Brief: Only the line containing "M 1794,918 L" and the lines after it, through the end of the data below, are to be returned, each exactly as it stands.

Given data:
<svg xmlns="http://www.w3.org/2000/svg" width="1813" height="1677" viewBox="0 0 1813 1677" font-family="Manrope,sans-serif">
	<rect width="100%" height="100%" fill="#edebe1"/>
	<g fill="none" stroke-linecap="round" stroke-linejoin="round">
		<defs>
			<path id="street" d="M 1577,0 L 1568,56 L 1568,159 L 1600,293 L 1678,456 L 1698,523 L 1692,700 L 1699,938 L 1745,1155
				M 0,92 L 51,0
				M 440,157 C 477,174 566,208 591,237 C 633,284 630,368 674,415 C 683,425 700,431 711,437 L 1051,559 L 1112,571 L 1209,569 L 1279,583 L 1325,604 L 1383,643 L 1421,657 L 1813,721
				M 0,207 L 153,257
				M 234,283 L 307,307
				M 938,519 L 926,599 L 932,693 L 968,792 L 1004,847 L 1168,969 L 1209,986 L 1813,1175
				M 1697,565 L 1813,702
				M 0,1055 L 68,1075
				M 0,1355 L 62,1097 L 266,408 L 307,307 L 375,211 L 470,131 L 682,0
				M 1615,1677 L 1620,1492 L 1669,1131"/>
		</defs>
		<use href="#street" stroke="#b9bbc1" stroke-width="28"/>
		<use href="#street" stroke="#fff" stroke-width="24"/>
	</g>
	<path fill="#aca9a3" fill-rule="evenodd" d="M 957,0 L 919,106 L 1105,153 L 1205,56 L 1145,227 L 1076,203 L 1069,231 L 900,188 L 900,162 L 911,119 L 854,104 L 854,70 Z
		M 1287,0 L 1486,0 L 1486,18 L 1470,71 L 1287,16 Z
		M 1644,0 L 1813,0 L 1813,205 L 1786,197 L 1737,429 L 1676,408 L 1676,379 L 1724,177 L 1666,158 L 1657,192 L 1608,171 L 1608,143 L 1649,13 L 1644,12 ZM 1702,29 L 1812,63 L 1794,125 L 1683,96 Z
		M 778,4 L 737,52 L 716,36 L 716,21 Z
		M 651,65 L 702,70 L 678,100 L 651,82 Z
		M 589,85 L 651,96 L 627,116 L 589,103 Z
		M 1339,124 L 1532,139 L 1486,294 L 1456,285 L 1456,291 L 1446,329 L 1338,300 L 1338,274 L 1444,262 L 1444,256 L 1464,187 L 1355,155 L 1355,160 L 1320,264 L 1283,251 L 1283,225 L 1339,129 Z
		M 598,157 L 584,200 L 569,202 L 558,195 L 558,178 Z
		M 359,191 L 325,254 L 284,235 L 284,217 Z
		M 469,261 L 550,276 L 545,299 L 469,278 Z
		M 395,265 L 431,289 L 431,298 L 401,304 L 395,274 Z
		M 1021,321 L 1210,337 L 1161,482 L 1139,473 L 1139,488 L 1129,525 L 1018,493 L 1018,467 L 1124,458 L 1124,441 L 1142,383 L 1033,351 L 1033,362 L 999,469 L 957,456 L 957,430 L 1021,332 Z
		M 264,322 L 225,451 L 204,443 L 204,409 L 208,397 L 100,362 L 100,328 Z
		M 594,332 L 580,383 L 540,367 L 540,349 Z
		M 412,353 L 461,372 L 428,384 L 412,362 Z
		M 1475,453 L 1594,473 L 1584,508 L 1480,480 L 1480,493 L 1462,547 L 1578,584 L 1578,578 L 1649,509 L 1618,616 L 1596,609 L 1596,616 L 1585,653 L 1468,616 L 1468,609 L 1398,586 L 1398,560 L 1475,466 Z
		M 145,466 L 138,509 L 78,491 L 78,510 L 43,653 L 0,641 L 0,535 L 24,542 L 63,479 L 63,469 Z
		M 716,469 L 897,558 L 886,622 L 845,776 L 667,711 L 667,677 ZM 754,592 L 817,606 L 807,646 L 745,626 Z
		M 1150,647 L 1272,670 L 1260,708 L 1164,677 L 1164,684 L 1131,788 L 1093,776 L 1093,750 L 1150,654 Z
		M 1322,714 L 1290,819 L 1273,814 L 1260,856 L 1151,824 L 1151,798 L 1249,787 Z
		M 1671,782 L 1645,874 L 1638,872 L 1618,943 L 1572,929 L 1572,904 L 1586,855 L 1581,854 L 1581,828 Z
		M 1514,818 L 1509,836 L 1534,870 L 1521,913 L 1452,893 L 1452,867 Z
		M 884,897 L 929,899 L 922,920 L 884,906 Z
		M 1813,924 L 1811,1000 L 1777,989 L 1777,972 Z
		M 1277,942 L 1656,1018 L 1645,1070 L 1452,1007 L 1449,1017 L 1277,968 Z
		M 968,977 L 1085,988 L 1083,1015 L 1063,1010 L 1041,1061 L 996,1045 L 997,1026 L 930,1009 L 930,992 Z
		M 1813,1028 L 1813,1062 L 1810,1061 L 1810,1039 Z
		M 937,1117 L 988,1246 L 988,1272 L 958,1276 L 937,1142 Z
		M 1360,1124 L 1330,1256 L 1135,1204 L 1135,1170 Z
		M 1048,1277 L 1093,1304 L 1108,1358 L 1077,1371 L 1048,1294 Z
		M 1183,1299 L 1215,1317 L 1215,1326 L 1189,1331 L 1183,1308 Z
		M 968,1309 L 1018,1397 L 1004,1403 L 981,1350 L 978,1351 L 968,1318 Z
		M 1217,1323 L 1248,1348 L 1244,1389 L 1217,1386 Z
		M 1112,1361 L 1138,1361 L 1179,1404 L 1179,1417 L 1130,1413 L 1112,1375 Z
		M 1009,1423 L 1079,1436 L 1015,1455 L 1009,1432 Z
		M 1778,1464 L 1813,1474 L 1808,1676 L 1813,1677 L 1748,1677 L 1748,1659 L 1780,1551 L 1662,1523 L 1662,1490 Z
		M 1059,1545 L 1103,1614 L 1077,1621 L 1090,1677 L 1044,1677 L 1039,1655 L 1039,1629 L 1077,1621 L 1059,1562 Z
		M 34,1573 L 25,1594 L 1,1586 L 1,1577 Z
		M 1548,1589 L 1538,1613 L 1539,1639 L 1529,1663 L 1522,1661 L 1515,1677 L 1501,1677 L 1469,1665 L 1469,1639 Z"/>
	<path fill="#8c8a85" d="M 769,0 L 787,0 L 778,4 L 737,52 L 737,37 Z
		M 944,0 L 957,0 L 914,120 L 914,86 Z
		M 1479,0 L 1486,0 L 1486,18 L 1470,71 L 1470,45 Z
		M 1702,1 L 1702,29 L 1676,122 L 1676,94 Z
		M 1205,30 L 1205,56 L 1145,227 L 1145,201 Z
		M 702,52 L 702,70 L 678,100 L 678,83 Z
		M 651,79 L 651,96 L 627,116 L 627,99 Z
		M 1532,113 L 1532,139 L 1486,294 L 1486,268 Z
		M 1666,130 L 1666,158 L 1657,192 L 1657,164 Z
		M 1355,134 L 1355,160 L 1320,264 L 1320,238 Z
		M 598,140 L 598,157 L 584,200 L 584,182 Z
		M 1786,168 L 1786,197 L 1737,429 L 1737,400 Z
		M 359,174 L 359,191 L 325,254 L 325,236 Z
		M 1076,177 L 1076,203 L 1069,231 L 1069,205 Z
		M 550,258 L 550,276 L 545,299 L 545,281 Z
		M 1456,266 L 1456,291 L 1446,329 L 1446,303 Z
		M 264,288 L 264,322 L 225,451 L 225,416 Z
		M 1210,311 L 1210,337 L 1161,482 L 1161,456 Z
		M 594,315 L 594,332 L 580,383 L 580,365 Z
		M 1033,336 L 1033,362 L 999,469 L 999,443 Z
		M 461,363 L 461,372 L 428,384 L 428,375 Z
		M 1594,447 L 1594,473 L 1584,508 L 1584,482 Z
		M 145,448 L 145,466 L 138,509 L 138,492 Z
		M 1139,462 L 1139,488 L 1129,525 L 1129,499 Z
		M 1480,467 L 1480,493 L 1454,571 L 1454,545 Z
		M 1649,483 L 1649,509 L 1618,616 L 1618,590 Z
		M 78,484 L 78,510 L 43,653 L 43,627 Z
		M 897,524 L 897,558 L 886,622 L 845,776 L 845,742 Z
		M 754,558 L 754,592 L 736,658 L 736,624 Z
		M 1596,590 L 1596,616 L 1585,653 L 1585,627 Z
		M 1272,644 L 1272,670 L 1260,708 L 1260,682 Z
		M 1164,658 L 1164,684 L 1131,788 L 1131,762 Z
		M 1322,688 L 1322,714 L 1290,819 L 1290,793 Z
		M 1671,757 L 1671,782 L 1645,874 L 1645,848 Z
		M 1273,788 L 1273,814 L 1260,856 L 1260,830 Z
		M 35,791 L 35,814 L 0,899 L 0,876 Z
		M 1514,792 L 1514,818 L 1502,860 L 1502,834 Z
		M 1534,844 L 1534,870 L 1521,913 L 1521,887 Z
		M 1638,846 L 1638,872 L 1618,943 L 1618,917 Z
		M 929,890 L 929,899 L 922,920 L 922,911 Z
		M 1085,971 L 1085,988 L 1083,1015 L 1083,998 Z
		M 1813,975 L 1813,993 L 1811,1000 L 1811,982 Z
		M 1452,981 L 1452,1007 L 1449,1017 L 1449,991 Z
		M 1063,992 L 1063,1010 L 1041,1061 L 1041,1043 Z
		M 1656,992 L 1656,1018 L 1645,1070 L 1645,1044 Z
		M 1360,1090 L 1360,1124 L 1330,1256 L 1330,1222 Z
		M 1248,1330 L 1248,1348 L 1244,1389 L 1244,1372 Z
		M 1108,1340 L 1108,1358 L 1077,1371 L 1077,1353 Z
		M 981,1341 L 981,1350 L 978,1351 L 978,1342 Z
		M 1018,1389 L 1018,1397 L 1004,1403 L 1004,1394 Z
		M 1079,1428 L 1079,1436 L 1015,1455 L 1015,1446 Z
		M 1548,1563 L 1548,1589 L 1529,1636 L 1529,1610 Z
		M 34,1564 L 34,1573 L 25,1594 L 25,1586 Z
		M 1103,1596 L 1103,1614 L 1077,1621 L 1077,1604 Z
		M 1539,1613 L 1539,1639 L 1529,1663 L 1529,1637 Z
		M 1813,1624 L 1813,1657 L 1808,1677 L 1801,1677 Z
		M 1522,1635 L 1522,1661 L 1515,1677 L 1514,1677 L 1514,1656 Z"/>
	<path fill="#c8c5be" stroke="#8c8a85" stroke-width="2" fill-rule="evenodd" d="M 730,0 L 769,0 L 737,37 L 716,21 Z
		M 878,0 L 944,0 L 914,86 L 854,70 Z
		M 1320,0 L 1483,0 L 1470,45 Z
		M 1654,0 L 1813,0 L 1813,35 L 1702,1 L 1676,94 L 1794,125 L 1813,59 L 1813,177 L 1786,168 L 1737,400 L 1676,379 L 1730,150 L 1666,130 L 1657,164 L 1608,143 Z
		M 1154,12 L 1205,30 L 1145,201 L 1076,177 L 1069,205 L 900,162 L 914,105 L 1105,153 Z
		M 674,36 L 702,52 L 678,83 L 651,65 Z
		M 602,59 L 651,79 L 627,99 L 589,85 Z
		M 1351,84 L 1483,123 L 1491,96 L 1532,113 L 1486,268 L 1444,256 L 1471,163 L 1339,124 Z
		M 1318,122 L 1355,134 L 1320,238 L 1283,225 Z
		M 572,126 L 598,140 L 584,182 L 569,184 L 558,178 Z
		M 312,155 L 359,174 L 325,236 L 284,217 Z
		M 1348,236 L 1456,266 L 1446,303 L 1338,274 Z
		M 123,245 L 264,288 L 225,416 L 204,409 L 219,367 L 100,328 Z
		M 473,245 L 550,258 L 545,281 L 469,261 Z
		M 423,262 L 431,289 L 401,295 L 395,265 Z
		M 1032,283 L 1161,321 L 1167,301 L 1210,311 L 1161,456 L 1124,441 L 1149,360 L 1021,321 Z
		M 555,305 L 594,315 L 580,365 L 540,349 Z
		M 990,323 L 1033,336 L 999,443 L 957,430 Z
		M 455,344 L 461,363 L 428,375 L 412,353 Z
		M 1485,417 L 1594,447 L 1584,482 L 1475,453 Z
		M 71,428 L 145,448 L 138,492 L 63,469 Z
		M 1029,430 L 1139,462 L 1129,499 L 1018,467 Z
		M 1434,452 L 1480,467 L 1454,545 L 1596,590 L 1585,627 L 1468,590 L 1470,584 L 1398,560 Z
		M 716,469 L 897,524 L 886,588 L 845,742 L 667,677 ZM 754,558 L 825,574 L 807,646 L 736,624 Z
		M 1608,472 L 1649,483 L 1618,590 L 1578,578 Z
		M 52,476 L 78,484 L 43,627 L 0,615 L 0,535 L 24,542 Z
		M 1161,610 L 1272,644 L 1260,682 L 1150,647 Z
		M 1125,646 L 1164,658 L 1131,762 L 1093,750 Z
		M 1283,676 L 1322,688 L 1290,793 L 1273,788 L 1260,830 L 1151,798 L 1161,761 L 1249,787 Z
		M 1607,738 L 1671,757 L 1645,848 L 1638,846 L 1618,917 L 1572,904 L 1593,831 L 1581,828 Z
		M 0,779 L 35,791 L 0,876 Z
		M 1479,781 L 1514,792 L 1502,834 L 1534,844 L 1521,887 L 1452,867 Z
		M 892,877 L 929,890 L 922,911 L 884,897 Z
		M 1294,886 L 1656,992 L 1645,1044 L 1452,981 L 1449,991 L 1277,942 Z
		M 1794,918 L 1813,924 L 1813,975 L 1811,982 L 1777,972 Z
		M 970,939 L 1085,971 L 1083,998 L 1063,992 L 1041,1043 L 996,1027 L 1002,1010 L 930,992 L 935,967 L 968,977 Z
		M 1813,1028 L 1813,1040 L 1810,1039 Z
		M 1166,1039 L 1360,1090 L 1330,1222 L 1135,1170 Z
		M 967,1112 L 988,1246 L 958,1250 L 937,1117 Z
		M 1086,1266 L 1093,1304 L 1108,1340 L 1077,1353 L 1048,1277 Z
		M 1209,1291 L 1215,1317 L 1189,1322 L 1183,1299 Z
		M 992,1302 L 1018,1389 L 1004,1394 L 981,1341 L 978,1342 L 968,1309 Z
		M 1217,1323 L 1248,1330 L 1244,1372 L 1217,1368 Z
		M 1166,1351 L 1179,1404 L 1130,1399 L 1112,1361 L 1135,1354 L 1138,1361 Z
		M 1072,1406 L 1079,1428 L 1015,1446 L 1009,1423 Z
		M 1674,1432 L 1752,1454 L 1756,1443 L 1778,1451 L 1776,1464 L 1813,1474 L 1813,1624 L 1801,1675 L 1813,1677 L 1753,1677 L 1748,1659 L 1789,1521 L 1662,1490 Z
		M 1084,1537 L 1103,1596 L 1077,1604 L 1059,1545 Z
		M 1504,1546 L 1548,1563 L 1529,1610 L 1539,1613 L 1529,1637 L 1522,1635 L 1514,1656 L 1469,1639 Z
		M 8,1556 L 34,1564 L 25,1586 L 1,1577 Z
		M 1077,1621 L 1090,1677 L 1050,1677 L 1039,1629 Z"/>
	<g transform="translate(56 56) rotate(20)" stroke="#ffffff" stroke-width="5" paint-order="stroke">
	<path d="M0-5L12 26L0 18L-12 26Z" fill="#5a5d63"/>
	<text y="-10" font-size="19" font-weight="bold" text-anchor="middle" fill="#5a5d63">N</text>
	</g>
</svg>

Expected answer:
		M 1794,918 L 1813,924 L 1813,975 L 1811,982 L 1777,972 Z
		M 970,939 L 1085,971 L 1083,998 L 1063,992 L 1041,1043 L 996,1027 L 1002,1010 L 930,992 L 935,967 L 968,977 Z
		M 1813,1028 L 1813,1040 L 1810,1039 Z
		M 1166,1039 L 1360,1090 L 1330,1222 L 1135,1170 Z
		M 967,1112 L 988,1246 L 958,1250 L 937,1117 Z
		M 1086,1266 L 1093,1304 L 1108,1340 L 1077,1353 L 1048,1277 Z
		M 1209,1291 L 1215,1317 L 1189,1322 L 1183,1299 Z
		M 992,1302 L 1018,1389 L 1004,1394 L 981,1341 L 978,1342 L 968,1309 Z
		M 1217,1323 L 1248,1330 L 1244,1372 L 1217,1368 Z
		M 1166,1351 L 1179,1404 L 1130,1399 L 1112,1361 L 1135,1354 L 1138,1361 Z
		M 1072,1406 L 1079,1428 L 1015,1446 L 1009,1423 Z
		M 1674,1432 L 1752,1454 L 1756,1443 L 1778,1451 L 1776,1464 L 1813,1474 L 1813,1624 L 1801,1675 L 1813,1677 L 1753,1677 L 1748,1659 L 1789,1521 L 1662,1490 Z
		M 1084,1537 L 1103,1596 L 1077,1604 L 1059,1545 Z
		M 1504,1546 L 1548,1563 L 1529,1610 L 1539,1613 L 1529,1637 L 1522,1635 L 1514,1656 L 1469,1639 Z
		M 8,1556 L 34,1564 L 25,1586 L 1,1577 Z
		M 1077,1621 L 1090,1677 L 1050,1677 L 1039,1629 Z"/>
	<g transform="translate(56 56) rotate(20)" stroke="#ffffff" stroke-width="5" paint-order="stroke">
	<path d="M0-5L12 26L0 18L-12 26Z" fill="#5a5d63"/>
	<text y="-10" font-size="19" font-weight="bold" text-anchor="middle" fill="#5a5d63">N</text>
	</g>
</svg>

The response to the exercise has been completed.